### Exercise brief
Once the pictures are set aside, retype the remaining entries exactly.

[Saved data entries]
»»

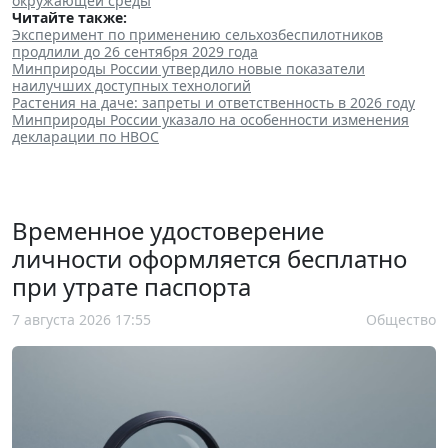
окружающей среды
"
Читайте также:
Эксперимент по применению сельхозбеспилотников
продлили до 26 сентября 2029 года
Минприроды России утвердило новые показатели
наилучших доступных технологий
Растения на даче: запреты и ответственность в 2026 году
Минприроды России указало на особенности изменения
декларации по НВОС
Временное удостоверение
личности оформляется бесплатно
при утрате паспорта
7 августа 2026 17:55
Общество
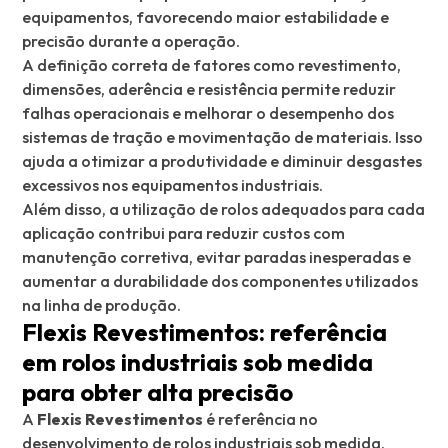
equipamentos, favorecendo maior estabilidade e
precisão durante a operação.
A definição correta de fatores como revestimento,
dimensões, aderência e resistência permite reduzir
falhas operacionais e melhorar o desempenho dos
sistemas de tração e movimentação de materiais. Isso
ajuda a otimizar a produtividade e diminuir desgastes
excessivos nos equipamentos industriais.
Além disso, a utilização de rolos adequados para cada
aplicação contribui para reduzir custos com
manutenção corretiva, evitar paradas inesperadas e
aumentar a durabilidade dos componentes utilizados
na linha de produção.
Flexis Revestimentos: referência
em rolos industriais sob medida
para obter alta precisão
A
Flexis Revestimentos
é referência no
desenvolvimento de rolos industriais sob medida,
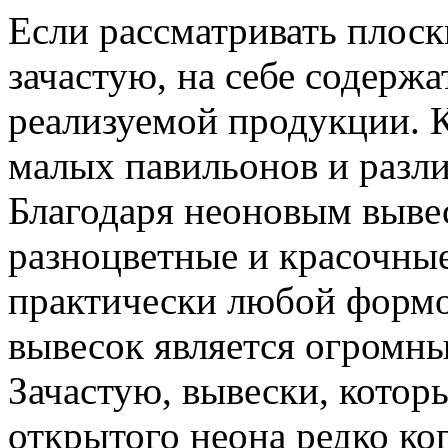
Если рассматривать плоски
зачастую, на себе содерж
реализуемой продукции. К
малых павильонов и разли
Благодаря неоновым выве
разноцветные и красочны
практически любой форм
вывесок является огромны
Зачастую, вывески, котор
открытого неона редко ко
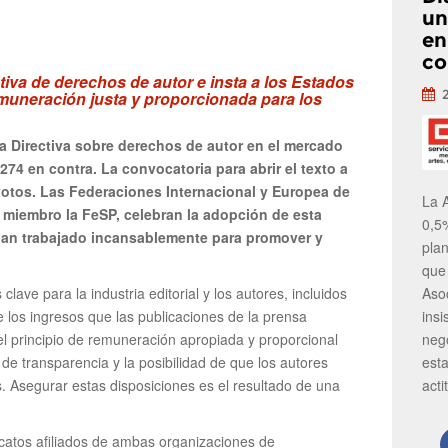
un
en
co
tiva de derechos de autor e insta a los Estados
uneración justa y proporcionada para los
a Directiva sobre derechos de autor en el mercado
 274 en contra. La convocatoria para abrir el texto a
votos. Las Federaciones Internacional y Europea de
La 
es miembro la FeSP, celebran la adopción de esta
0,5
 han trabajado incansablemente para promover y
pla
que
Aso
clave para la industria editorial y los autores, incluidos
insi
e los ingresos que las publicaciones de la prensa
neg
 el principio de remuneración apropiada y proporcional
est
 de transparencia y la posibilidad de que los autores
acti
. Asegurar estas disposiciones es el resultado de una
dicatos afiliados de ambas organizaciones de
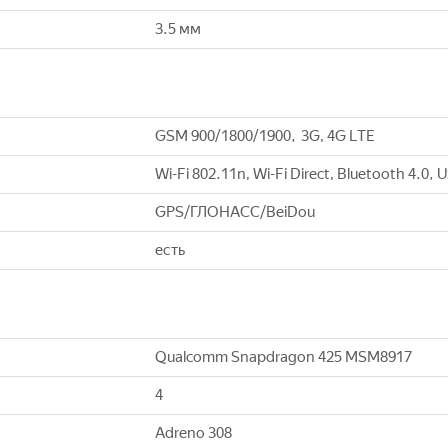
3.5 мм
GSM 900/1800/1900, 3G, 4G LTE
Wi-Fi 802.11n, Wi-Fi Direct, Bluetooth 4.0, 
GPS/ГЛОНАСС/BeiDou
есть
Qualcomm Snapdragon 425 MSM8917
4
Adreno 308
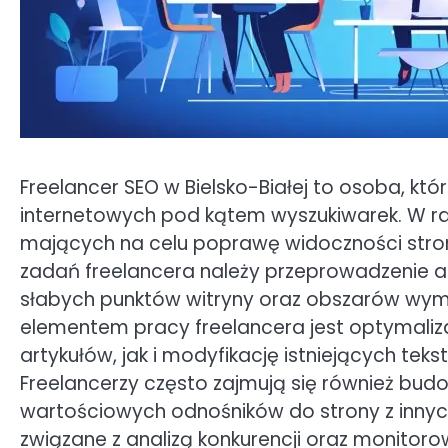
Freelancer SEO w Bielsko-Białej to osoba, któr
internetowych pod kątem wyszukiwarek. W ra
mających na celu poprawę widoczności stron
zadań freelancera należy przeprowadzenie au
słabych punktów witryny oraz obszarów wy
elementem pracy freelancera jest optymaliz
artykułów, jak i modyfikację istniejących teks
Freelancerzy często zajmują się również bud
wartościowych odnośników do strony z innyc
związane z analizą konkurencji oraz monitor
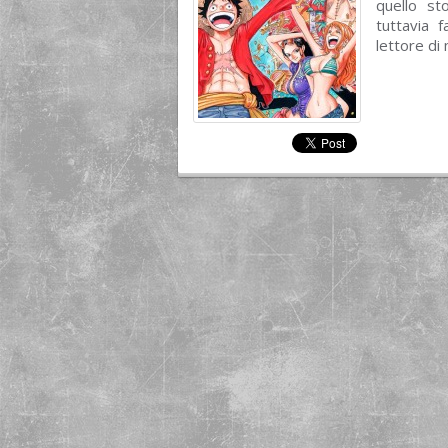
quello st
tuttavia 
lettore di 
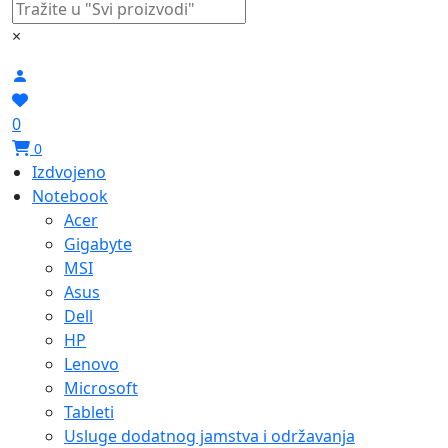
×
0
0
Izdvojeno
Notebook
Acer
Gigabyte
MSI
Asus
Dell
HP
Lenovo
Microsoft
Tableti
Usluge dodatnog jamstva i održavanja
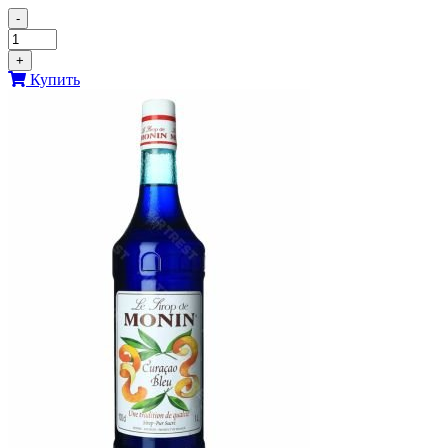
-
+
Купить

««

### Completed exercise
окружающей среды
"
Читайте также:
Эксперимент по применению сельхозбеспилотников
продлили до 26 сентября 2029 года
Минприроды России утвердило новые показатели
наилучших доступных технологий
Растения на даче: запреты и ответственность в 2026 году
Минприроды России указало на особенности изменения
декларации по НВОС
Временное удостоверение
личности оформляется бесплатно
при утрате паспорта
7 августа 2026 17:55
Общество
equipamentos, favorecendo maior estabilidade e
precisão durante a operação.
A definição correta de fatores como revestimento,
dimensões, aderência e resistência permite reduzir
falhas operacionais e melhorar o desempenho dos
sistemas de tração e movimentação de materiais. Isso
ajuda a otimizar a produtividade e diminuir desgastes
excessivos nos equipamentos industriais.
Além disso, a utilização de rolos adequados para cada
aplicação contribui para reduzir custos com
manutenção corretiva, evitar paradas inesperadas e
aumentar a durabilidade dos componentes utilizados
na linha de produção.
Flexis Revestimentos: referência
em rolos industriais sob medida
para obter alta precisão
A
Flexis Revestimentos
é referência no
desenvolvimento de rolos industriais sob medida,
Если рассматривать плоски
зачастую, на себе содерж
реализуемой продукции. К
малых павильонов и разли
Благодаря неоновым выве
разноцветные и красочны
практически любой форм
вывесок является огромны
Зачастую, вывески, котор
открытого неона редко ко
un
en
co
tiva de derechos de autor e insta a los Estados
uneración justa y proporcionada para los
a Directiva sobre derechos de autor en el mercado
 274 en contra. La convocatoria para abrir el texto a
votos. Las Federaciones Internacional y Europea de
La 
es miembro la FeSP, celebran la adopción de esta
0,5
 han trabajado incansablemente para promover y
pla
que
Aso
clave para la industria editorial y los autores, incluidos
insi
e los ingresos que las publicaciones de la prensa
neg
 el principio de remuneración apropiada y proporcional
est
 de transparencia y la posibilidad de que los autores
acti
. Asegurar estas disposiciones es el resultado de una
dicatos afiliados de ambas organizaciones de
3.5 мм
GSM 900/1800/1900, 3G, 4G LTE
Wi-Fi 802.11n, Wi-Fi Direct, Bluetooth 4.0, 
GPS/ГЛОНАСС/BeiDou
есть
Qualcomm Snapdragon 425 MSM8917
4
Adreno 308
Freelancer SEO w Bielsko-Białej to osoba, któr
internetowych pod kątem wyszukiwarek. W ra
mających na celu poprawę widoczności stron
zadań freelancera należy przeprowadzenie au
słabych punktów witryny oraz obszarów wy
elementem pracy freelancera jest optymaliz
artykułów, jak i modyfikację istniejących teks
Freelancerzy często zajmują się również bud
wartościowych odnośników do strony z innyc
związane z analizą konkurencji oraz monitor
quello st
tuttavia 
lettore di 
×
0
0
Izdvojeno
Notebook
Acer
Gigabyte
MSI
Asus
Dell
HP
Lenovo
Microsoft
Tableti
Usluge dodatnog jamstva i održavanja
-
+
Купить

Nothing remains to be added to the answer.